One of the topics discussed was around the reasons most B2B alliances fail, offering insightful viewpoints and experiences worth reflecting on.

Deconstructing Partnership Failures

Gartner predicts that 80% of B2B sales interactions will occur in digital channels by 2025. Tech alliances stand at the core of many initiatives these days, often hailed as the cornerstone for mutual growth and market share expansion. However, a significant number of these partnerships do not achieve meaningful results.

KPIs to Measure Success

Julian Martin reflected on this issue, underscoring the critical importance of having key KPIs defined on how you are going to measure success (such as lead generation, number of co-sell opportunities, pipeline value generation, revenue won, etc.) and actively measuring them, making sure reasons for success are well understood.

Understanding the Customer’s Needs

Apart from the KPIs and metrics, Julian highlights the importance of understanding the customer’s perspective and what the customer wants, as no single solution will do everything.

The Right Organizational Focus

And, without a doubt, where channel initiatives sit inside the organization matters as well. At Mimecast, alliances and ecosystem initiatives had many different homes over the years: they were in “Strategy”, in “Product”, in “Product Marketing”, and more recently directly under CMO. This has been the turning point, as the world of marketing ecosystem for Mimecast was about lead generation, teaming up and co-selling together.

True Cost of Doing Business

Rob Ray shared insights around how often Managed Service Providers (MSPs) have a lack of understanding when it comes to cost of doing business in the channel, which ultimately hurts the viability of partnership and success. It’s about looking at the complete service delivery cost from an operational point of view, and ensuring you’re charging enough to offset your cost of partnering.

The Four Dysfunctions

Vince Menzione identified “the four dysfunctions” contributing to partnership failures: scarcity mindset, lack of executive commitment, insufficient proactive engagement, and a deficit of trust. These obstacles are critical to address for successful, long-term partnerships.

 


1. Scarcity Mindset

Organizations that believe in a scarcity don’t understand and embrace partnerships, and often times they would build walls around their IP thinking that’s how they will remain competitive. When Microsoft decided to focus on making partnerships a priority, and applied a more open, growth mindset, their stock went from $30 to $429 over a 10 year period.

2. Lack of Executive Commitment 

Not investing to the right level of resources and dollar investments, and lacking executive commitment, often translates directly into these organizations not seeing the value in partnerships.

3. Insufficient Proactive Engagement 

Often times, businesses are not aggressive enough in pursuing their channel strategy.

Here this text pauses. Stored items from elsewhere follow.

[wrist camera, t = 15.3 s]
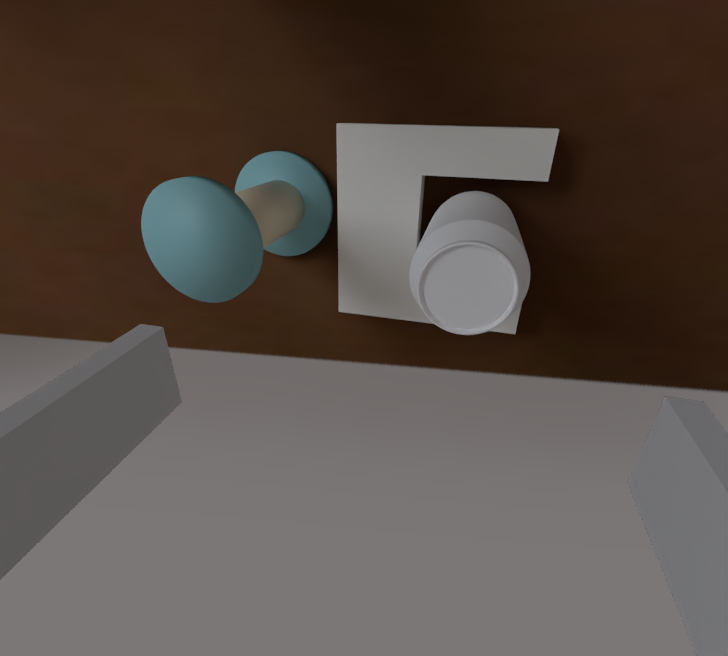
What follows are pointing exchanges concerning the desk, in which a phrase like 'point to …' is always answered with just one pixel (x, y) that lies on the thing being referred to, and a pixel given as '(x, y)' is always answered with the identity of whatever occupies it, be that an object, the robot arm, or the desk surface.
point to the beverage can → (470, 265)
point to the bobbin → (235, 224)
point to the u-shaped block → (413, 200)
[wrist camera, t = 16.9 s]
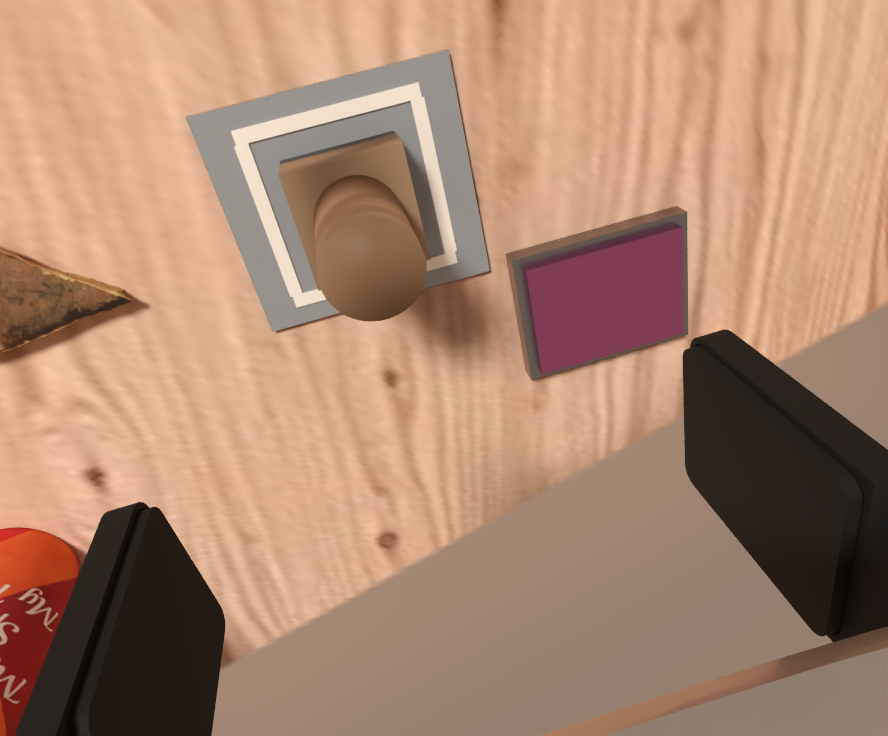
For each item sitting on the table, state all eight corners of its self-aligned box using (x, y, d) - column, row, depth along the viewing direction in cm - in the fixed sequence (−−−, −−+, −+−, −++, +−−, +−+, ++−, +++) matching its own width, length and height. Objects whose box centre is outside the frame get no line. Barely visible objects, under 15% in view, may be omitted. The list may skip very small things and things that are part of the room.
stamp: (393, 130, 27) (429, 176, 20) (420, 239, 30) (460, 317, 22) (280, 160, 27) (272, 219, 19) (316, 267, 29) (322, 356, 22)
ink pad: (676, 206, 32) (692, 214, 31) (678, 326, 35) (692, 338, 34) (505, 254, 31) (514, 264, 30) (525, 371, 35) (534, 384, 34)
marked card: (447, 49, 26) (449, 50, 26) (488, 268, 31) (490, 271, 31) (187, 116, 26) (185, 118, 25) (272, 329, 31) (272, 332, 31)
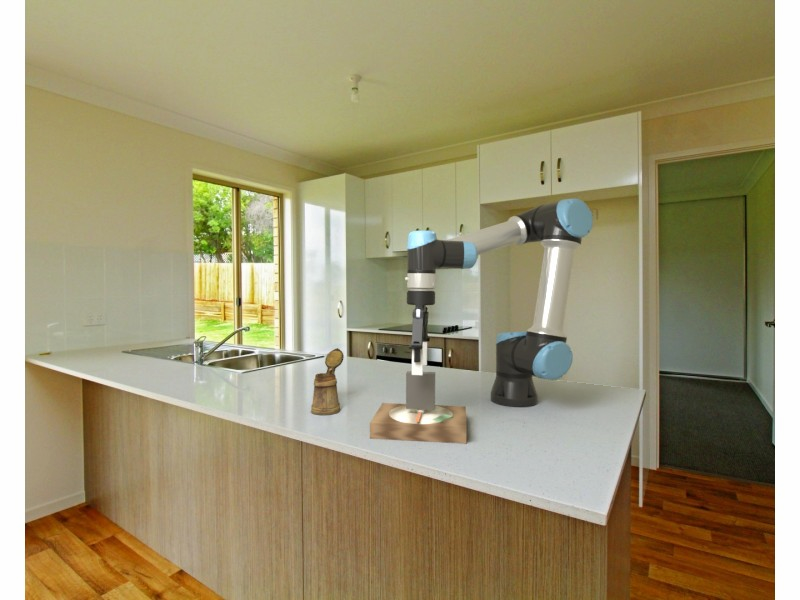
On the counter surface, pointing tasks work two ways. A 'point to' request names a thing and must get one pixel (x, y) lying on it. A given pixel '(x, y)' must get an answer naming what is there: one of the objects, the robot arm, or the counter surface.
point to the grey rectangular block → (420, 392)
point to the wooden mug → (327, 386)
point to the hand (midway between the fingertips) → (419, 369)
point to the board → (419, 424)
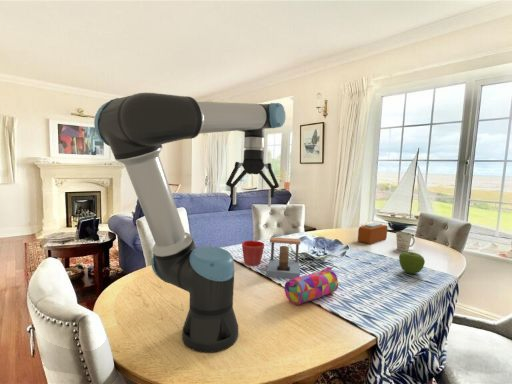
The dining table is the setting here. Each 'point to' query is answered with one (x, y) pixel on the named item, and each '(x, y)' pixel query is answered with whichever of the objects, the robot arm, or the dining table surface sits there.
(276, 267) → the socket board
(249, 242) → the flower pot
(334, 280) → the pencil case
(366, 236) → the orange rectangular block
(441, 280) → the dining table surface
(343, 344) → the dining table surface
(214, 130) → the robot arm
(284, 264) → the dowel
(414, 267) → the apple
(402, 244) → the mug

This is especially true in working with hyperscalers, where organizations expect a role of “partner manager” to do the job for them, and they are not proactive and aggressive enough in their engagement.

4. Deficit of Trust

We talk about trust as being the foundation, the oxygen in the room. Without trust in the relationship, there is no relationship. It’s a transaction. To be successful, you have to get to a level of trust when you lock arms with another organization.

In closing: whether you are a B2B software vendor pursuing channel go-to-market motion actively, or if you are only just considering it, there are heaps of things to consider to ensure you are successful in these partnership and truly see revenue growth from them. Same applies if you are building and running your own marketplace; whether you are a Cloud Service Provider, distributors or an MSP, focusing on the right things will help set you up for success in the world of ecosystems.